Supplied passage:
○ ○ ○ ○ ○ ○ ○

Only Kaduna released the full fund it budget for RUTF in 2018. Katsina released N147 million out of N250m it budgeted, and Nasarawa released N10m out of N13m, according to records CISLAC has pooled.

The three states, alongside Bauchi, Gombe, Jigawa, Kano, Niger, Sokoto and the federal health ministry, have a total budget of N1.9 billion for nutrition. Only a combined N257m from Kaduna, Katsina and Nasarawa has been released.

The call for states to access donor counterpart funds for nutrition comes as states begin publishing their 2019 budget—and go in to election mode ahead of 2019 polls.

The CISLAC executive said failure to access the funds was a “calculated attempt by wicked people to allow our children die on the streets while they siphon money to keep for elections.”

Zamfara, Katsina and Sokoto rank highest on prevalence of global acute malnutrition.

○ ○ ○ ○ ○ ○ ○

Task list:
1: According to the nutrition budget passage, how much did Nasarawa release for RUTF, and out of what budgeted amount?
2: For each statement, say whether the nutrition budget passage supports it, and quote the words that decide it: (a) Katsina released its full RUTF budget in 2018. (b) Bauchi and Gombe are among those sharing a total nutrition budget of N1.9 billion. (c) Zamfara is among the states ranking highest on prevalence of global acute malnutrition.
3: Carry on the nutrition budget passage, starting right after its last sentence.

Listings of boxed layout items:
○ ○ ○ ○ ○ ○ ○

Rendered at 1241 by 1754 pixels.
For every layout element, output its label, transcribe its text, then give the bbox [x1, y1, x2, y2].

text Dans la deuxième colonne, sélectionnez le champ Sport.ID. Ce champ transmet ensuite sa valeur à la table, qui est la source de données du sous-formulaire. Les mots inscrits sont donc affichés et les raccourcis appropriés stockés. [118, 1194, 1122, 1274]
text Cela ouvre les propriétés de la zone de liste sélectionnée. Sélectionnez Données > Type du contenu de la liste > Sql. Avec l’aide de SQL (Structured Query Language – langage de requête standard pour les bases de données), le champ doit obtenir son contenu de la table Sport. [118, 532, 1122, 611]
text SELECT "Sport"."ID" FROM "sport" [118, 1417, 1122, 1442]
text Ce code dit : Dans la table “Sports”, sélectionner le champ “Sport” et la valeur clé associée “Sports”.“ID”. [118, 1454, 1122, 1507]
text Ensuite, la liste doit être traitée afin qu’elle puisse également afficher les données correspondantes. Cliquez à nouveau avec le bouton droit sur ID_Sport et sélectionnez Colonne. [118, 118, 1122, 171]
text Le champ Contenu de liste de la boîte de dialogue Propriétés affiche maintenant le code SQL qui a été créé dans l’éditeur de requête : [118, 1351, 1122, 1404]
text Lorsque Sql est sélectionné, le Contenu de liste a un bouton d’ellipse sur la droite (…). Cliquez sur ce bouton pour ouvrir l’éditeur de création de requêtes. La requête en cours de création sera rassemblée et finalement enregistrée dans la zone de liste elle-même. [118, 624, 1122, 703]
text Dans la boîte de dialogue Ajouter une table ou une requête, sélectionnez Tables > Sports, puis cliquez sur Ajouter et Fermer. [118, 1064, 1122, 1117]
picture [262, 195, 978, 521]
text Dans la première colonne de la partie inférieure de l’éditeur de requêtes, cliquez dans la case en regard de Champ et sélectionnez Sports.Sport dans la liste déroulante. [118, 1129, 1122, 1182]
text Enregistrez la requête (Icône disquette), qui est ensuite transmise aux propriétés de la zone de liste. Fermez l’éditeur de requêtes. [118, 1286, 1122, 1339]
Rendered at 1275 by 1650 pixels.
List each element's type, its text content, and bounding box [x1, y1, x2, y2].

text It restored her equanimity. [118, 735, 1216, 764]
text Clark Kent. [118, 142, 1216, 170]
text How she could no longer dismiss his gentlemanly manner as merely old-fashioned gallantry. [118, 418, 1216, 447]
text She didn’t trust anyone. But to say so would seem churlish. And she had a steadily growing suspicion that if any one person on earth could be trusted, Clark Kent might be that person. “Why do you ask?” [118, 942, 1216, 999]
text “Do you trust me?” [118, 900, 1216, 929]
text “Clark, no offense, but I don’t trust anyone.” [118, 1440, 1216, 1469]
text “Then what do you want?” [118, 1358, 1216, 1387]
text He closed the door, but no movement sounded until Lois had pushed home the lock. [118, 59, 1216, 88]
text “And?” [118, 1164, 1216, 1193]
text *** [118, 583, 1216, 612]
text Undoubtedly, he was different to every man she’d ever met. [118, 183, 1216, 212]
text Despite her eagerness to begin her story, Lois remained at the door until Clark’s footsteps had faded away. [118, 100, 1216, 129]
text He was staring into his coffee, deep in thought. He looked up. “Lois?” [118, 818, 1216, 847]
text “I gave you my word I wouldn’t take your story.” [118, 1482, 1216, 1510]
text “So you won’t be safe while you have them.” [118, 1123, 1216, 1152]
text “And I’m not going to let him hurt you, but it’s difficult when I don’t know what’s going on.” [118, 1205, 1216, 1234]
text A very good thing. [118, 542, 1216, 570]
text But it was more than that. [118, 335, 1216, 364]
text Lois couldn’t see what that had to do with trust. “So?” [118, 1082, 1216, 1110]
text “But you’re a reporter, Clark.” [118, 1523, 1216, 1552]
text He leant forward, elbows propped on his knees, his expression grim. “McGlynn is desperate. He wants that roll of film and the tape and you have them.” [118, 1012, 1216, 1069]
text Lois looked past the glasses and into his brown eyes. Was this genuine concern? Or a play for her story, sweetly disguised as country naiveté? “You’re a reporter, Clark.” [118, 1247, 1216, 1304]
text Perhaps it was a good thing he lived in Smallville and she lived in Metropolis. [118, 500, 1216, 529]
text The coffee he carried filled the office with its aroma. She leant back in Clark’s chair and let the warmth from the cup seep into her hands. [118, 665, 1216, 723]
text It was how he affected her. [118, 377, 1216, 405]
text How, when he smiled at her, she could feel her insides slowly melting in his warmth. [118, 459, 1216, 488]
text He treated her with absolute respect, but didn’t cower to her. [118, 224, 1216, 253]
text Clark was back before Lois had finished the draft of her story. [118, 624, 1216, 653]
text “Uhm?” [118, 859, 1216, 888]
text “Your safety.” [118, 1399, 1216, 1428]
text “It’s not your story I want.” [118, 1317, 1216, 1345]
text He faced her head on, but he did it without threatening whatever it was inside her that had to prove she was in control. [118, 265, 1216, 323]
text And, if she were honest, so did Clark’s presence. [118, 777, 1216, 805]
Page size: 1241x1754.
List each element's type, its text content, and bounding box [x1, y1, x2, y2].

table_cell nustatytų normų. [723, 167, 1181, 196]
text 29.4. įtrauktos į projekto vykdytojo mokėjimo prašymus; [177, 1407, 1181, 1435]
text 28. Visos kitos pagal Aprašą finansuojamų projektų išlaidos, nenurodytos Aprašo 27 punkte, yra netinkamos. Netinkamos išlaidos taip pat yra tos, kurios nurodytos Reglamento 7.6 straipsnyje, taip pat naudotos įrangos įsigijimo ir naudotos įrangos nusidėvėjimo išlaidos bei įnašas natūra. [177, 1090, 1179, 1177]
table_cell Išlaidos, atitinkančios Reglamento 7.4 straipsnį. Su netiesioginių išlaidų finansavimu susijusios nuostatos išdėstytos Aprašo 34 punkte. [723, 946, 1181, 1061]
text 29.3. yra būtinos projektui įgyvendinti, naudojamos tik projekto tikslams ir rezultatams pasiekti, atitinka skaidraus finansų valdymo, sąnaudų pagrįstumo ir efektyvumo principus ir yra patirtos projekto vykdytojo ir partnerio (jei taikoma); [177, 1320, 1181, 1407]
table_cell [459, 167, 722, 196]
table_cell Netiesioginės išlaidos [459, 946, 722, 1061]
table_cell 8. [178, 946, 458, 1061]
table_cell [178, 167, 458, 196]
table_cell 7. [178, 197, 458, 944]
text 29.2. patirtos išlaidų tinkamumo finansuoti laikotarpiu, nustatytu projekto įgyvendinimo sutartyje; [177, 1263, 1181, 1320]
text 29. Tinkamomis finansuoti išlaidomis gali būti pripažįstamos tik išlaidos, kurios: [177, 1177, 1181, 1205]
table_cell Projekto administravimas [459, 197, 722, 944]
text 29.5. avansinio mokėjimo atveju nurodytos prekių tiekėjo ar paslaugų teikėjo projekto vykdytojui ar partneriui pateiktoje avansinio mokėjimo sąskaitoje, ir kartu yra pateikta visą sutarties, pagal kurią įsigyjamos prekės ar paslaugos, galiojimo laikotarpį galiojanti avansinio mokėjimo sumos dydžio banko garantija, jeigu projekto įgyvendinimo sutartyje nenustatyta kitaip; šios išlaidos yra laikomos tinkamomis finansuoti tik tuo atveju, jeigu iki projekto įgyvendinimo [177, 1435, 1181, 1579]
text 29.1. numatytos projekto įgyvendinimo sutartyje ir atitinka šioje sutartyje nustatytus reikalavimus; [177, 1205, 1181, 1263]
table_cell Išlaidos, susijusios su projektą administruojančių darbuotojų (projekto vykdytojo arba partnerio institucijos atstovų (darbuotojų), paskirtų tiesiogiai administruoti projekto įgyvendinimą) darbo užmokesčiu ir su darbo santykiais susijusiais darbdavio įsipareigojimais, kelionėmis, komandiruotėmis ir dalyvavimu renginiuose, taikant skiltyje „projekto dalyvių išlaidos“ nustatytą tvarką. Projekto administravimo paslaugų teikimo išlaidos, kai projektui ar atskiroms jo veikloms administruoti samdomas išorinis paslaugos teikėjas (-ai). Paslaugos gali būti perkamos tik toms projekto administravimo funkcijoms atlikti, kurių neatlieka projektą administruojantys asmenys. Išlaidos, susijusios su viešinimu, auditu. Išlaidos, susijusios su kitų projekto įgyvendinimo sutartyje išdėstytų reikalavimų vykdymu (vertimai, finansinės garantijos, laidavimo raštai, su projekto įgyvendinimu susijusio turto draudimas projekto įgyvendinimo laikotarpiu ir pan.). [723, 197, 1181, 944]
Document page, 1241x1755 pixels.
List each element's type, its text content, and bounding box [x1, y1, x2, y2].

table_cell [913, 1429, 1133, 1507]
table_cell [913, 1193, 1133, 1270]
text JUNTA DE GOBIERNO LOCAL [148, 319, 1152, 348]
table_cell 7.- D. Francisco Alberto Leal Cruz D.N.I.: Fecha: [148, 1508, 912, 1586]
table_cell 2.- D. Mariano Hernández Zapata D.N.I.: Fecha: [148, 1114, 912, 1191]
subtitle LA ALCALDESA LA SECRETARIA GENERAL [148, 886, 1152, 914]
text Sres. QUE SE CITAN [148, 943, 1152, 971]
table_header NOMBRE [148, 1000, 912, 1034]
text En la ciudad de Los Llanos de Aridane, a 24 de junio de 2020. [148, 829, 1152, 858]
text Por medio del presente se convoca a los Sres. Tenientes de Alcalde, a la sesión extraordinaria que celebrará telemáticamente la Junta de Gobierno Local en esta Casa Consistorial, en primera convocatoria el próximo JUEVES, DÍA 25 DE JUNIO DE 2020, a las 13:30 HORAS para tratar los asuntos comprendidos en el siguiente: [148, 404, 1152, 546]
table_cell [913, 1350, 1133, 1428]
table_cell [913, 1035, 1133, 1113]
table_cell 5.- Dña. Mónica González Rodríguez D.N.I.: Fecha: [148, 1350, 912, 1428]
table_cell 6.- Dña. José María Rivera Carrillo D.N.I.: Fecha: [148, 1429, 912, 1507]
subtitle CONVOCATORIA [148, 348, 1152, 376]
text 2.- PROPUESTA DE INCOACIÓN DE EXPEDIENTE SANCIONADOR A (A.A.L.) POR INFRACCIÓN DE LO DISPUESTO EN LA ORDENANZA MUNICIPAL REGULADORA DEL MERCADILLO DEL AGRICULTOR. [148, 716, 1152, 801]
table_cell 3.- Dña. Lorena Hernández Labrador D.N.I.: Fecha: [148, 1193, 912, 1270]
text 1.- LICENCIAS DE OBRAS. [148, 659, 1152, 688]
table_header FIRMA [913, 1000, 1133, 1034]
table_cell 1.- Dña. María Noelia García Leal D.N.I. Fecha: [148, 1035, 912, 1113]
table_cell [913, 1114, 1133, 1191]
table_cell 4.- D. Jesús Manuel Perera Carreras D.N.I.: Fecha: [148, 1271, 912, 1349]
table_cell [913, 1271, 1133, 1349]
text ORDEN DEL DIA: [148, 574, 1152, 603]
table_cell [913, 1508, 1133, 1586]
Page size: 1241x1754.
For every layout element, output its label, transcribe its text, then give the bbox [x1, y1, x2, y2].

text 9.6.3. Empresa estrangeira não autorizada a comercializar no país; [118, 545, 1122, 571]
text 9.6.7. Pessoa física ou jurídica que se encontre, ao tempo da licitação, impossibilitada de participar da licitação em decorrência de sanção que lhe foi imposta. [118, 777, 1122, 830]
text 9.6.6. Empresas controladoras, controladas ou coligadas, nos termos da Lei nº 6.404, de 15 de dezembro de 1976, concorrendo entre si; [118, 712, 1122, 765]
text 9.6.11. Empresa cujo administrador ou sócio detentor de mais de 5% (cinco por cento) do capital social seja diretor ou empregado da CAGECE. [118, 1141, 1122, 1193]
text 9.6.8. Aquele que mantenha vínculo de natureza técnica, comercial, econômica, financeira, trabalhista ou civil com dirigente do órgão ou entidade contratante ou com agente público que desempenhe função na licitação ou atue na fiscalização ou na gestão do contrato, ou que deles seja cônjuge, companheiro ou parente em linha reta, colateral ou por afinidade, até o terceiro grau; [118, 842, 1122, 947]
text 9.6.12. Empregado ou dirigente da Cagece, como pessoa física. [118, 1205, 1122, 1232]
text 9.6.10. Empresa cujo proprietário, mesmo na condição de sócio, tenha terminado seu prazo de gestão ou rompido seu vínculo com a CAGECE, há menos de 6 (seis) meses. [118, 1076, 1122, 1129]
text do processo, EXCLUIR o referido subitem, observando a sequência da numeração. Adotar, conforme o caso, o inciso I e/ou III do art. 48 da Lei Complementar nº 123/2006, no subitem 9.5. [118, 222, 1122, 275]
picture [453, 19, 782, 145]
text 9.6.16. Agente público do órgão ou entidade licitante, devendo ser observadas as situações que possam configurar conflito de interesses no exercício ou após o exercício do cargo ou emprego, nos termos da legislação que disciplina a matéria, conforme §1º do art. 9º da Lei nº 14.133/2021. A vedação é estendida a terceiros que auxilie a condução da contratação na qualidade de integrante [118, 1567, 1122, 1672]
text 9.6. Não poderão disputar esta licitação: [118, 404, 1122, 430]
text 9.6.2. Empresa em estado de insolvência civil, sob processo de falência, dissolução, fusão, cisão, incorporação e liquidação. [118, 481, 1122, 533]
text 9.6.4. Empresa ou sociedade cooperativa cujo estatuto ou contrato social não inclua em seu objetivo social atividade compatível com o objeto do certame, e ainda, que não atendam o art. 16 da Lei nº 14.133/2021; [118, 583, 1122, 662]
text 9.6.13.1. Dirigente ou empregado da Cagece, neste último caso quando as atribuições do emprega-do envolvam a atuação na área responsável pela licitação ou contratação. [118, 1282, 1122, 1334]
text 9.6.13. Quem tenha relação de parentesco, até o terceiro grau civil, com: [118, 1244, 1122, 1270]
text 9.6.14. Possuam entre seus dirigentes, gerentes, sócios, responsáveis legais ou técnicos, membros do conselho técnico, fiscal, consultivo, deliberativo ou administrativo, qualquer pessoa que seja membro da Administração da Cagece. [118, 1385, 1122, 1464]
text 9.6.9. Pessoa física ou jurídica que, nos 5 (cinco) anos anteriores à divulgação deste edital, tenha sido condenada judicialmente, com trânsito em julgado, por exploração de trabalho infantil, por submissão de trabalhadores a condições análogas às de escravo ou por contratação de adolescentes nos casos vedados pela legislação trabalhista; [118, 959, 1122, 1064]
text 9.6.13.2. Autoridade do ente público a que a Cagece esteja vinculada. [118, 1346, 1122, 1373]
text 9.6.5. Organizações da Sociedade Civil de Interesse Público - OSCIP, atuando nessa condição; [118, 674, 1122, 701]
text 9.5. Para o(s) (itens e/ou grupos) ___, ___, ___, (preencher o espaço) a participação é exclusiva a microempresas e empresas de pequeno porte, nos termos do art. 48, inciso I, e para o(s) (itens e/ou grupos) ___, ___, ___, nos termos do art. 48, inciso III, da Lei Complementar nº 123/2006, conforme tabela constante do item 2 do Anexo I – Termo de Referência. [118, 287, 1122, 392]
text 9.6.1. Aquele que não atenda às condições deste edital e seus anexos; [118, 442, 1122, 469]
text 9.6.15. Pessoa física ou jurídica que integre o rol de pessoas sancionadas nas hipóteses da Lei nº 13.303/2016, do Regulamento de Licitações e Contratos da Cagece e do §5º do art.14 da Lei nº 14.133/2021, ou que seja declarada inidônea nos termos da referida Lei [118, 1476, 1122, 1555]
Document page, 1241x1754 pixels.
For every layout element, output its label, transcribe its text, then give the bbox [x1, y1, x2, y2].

○ ○ ○ ○ ○ ○ ○

Results of the tasks:
1: Nasarawa released N10m out of the N13m it budgeted.

2:
(a) No: "Only Kaduna released the full fund it budget for RUTF in 2018. Katsina released N147 million out of N250m it budgeted"
(b) Yes: "The three states, alongside Bauchi, Gombe, Jigawa, Kano, Niger, Sokoto and the federal health ministry, have a total budget of N1.9 billion for nutrition."
(c) Yes: "Zamfara, Katsina and Sokoto rank highest on prevalence of global acute malnutrition."

3:
Kano has the most children stunted in the north: 1.4 million children there are too short for their age. It prompted the rollout of Community Management of Acute Malnutrition in six, and later, 13 local government areas.

But CMAM centres have been lately hit by RUTF shortages on account of delay in release of funds, according to CISLAC.

CISLAC called for states to prioritise establishment of programmes to manage acute malnutrition in communities across states by adequately implementing existing policies as well as “adequate budgetary allocation, timely release, cash backing and utilization of funds and oversight activities.”